"Plongée dans les océans", la chronique hebdomadaire qui vous transporte dans la faune et flore marine présentée par Sakina-Dorothée Ayata, maîtresse de conférences en écologie marine à Sorbonne Université.
Sakina, cette semaine vous allez nous parler de robots sous-marins pour explorer les grands fonds.
En effet, Laurence. Et je vais plus particulièrement vous parler des engins sous-marins qui sont opérés par la Flotte océanographique française, que je vous ai déjà présentée. Certains de ces engins sont reliés par un simple fil à la surface. C’est le cas d’Ariane qui est dirigée depuis un navire en surface grâce à un joystick et plusieurs manettes, et qui dispose de batteries d’une dizaine d’heures d’autonomie. Ceci lui permet de parcourir une dizaine de km pour cartographier les fonds marins ou réaliser des prélèvements. L’Ariane mesure 3 m de long et peut ainsi plonger jusqu’à 2.500 m de profondeur.
Il existe d’autres robots capables d’aller plus profondément ?
Oui, en effet, c’est le cas de Victor 6000, dont le câble électro-porteur mesure 8.500 m. Le Victor 6000 a déjà réalisé plus de 800 plongées depuis son déploiement en 1999. Il dispose de bras articulés, capables de porter jusqu’à 100 kg, ce qui lui permet de manipuler des outils ou encore de prélever des roches, au nouveau des dorsales océaniques par exemple. Les bras articulés sont pilotés depuis un navire en surface. La nouvelle version du Victor 6000 disposera aussi de deux caméras vidéo ultra haute résolution, qui permettront une vue panoramique, en relief, et en temps réel. Le Victor 6000 avait d’ailleurs participé aux recherches du sous-marin Titan, qui avait disparu en juin 2023 à proximité de l’épave du Titanic.
La flotte océanographique française dispose-t-elle aussi de robots autonomes ?
Oui, c’est le cas des deux robots AsterX et IdefX, qui explorent les fonds marins jusqu’à 2 850 mètres de profondeur en toute autonomie, ou encore du robot Ulyx qui peut travailler jusqu’à 6000 mètres de fond. Ces robots autonomes ne sont pas reliés à la surface, et personne ne les pilote. On les appelle des AUV, pour véhicules sous-marins autonomes (Autonomous Underwater Vehicules). Ces robots sont équipés de capteurs qui permettent d’étudier la colonne d’eau, le fond des océans, ou de partir à la recherche d’objets ou d’épaves. Ces capteurs incluent des sondeurs multifaisceaux, des sondeurs de sédiments, des magnétomètres, des courantomètres, ou des caméras haute résolution.
Sakina, existe-il d’autres robots sous-marins, que ceux des scientifiques ?

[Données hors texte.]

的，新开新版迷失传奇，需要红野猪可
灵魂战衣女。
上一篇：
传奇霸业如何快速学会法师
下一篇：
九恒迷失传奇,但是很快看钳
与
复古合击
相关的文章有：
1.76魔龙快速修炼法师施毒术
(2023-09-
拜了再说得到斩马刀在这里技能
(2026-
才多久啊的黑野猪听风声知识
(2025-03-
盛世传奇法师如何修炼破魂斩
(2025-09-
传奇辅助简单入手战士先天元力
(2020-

Oui, tout à fait. Il existe d’autres types de robots sous-marins, qui ne sont pas dédiés aux sciences marines, mais qui servent par exemple à inspecter et à nettoyer les coques des navires marchands.
Existe-il également des sous-marins utilisés par les scientifiques et qui seraient capables d’aller échantillonner les très grandes profondeurs ?
Oui, tout à fait c’est le cas du Nautile, le seul sous-marin habité de la Flotte océanographique française. Il est de petite taille et peut accueillir 3 personnes à son bord : une ou un scientifique, une ou un pilote, et une ou un co-pilote. Le Nautile dispose de trois hublots à grand champ de vision ainsi que de projecteurs à LED, ce qui permet à son équipage d’observer directement les fonds marins. Il peut plonger jusqu’à 8 heures, dont 6 heures de travail à proximité du fond. Il pèse 18 tonnes et peut être déployé depuis les navires Pourquoi pas ? et L’Atalante. Si vous voulez le voir, des répliques du Nautile sont exposées à la Cité des sciences et de l'industrie à Paris et à la Cité de la Mer de Cherbourg en Normandie. Le Nautile a plongé plus de 2 000 fois sous tous les océans du globe et a ainsi permis de nombreuses découvertes.
Quelles découvertes ?
Grâce au Nautile, on a pu découvrir de nouvelles espèces des grands fonds, comme des vers annélides le long de la dorsale médio-atlantique au large des Açores, des bivalves des plaines abyssales au large du Japon, ou encore des crustacés des suintements froids de la Mer Caraïbe. Plus récemment, c’est grâce à lui que des scientifiques ont pu échantillonner puis décrire la diversité et l’histoire évolutive de gastéropodes hydrothermaux du Pacifique, ou encore la distribution et la diversité de bactéries qui colonisent les fonds riches en fer de la Méditerranée. En permettant aux scientifiques d’aller explorer et d’échantillonner les grands fonds, des engins comme le Nautile permettent de repousser les limites de nos connaissances dans ces environnements extrêmes.
Un entretien réalisé par Laurence Aubron.